Legislative Assembly for the ACT: 1996 Week 1 Hansard (21 February) . . Page.. 110 ..
MR DE DOMENICO: I will say it once again, so that the community might be aware of the wonderful benefits of the Government's decision to take on board something that has been around since 1993-94 and which this mob opposite were too frightened of. They were frightened because of the word "competition". This report recommended competition, and we know that that is anathema to the people opposite, which is why they sat on their hands and did nothing.

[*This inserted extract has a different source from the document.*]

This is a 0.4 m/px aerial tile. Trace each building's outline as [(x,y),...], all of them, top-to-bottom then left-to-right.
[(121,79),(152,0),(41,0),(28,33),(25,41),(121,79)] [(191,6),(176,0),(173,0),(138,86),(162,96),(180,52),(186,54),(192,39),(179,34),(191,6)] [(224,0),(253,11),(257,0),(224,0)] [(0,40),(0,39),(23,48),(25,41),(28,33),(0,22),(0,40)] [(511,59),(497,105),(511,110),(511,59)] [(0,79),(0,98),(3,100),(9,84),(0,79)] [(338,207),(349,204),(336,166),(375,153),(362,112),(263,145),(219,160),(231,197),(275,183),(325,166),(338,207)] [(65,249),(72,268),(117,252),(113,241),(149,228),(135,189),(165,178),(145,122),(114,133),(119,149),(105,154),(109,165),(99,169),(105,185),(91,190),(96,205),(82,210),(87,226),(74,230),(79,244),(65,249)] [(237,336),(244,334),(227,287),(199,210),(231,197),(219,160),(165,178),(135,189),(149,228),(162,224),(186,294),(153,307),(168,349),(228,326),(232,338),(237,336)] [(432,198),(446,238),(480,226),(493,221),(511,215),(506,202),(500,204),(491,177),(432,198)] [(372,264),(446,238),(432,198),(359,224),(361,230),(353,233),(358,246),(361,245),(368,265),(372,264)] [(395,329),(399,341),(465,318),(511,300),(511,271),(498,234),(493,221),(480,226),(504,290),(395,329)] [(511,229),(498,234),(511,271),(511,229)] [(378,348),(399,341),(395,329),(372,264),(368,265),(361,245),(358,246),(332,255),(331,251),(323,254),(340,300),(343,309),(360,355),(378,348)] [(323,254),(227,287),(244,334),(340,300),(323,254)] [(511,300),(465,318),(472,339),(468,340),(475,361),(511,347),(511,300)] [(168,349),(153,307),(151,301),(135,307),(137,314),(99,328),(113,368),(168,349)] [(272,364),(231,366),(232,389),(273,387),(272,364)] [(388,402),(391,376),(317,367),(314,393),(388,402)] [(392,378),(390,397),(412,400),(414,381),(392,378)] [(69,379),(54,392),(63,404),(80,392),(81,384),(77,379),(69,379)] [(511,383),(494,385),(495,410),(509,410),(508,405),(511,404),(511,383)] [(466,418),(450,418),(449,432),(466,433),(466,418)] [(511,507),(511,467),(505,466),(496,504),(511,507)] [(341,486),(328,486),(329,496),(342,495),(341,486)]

Under the revised scheme, motorists will be required to have a green slip in order to choose their insurer - once again, choice. There will be some variation allowed in an insurer's premium of plus or minus 10 per cent to allow groups with a better claims history to be rewarded. Once again, it is a basic scheme, a basic system, that the people opposite were against. I expect that competition will be in place by 1 January next year. In the meantime, the Department of Urban Services will be seeking input from affected organisations - that is, community consultation, which the people opposite talked about often but never did themselves - in the development of some of the finer details of the implementation. This will include organisations such as the ACT Law Society and the Insurance Council of Australia.
The Government will be amending legislation to encourage a competitive market, and I hope to see other insurers writing third-party insurance as soon as possible after the middle of the year. While we will continue to review the scheme, at this stage the Government has rejected the more severe restrictions on access benefits that apply in New South Wales. The aim is to ensure that the CTP insurance scheme operating in the ACT is fair and effective and provides speedy compensation at an affordable price.
MS McRAE: Mr Speaker, my question is to Mr De Domenico in his capacity as Minister for Business, Employment and Tourism. Mr De Domenico, my question relates to the responsibility of company directors for debts. I refer specifically to what has happened to the debts of the Canberra Region Campaign, especially those to local firms? What is your policy in regard to the directors of organisations such as this? Are they responsible for the debts of the organisation in the same way as company directors in circumstances where directors' actions or inactions have caused the financial difficulty?
MR DE DOMENICO: I thank Ms McRae for the question. The Government has been in constant discussion with the appointed liquidators, Ferrier Hodgson, who have coordinated the sale of the Canberra Region Campaign assets. I can announce that the Confederation of Australian Industry, Confact, have emerged as the industry association who will take over the Canberra region logo and continue some of the activities of the campaign. The Government fully endorses Confact's commitment to developing the region. I know that they are presently determining the details of future activities, and I wish them well in their endeavours.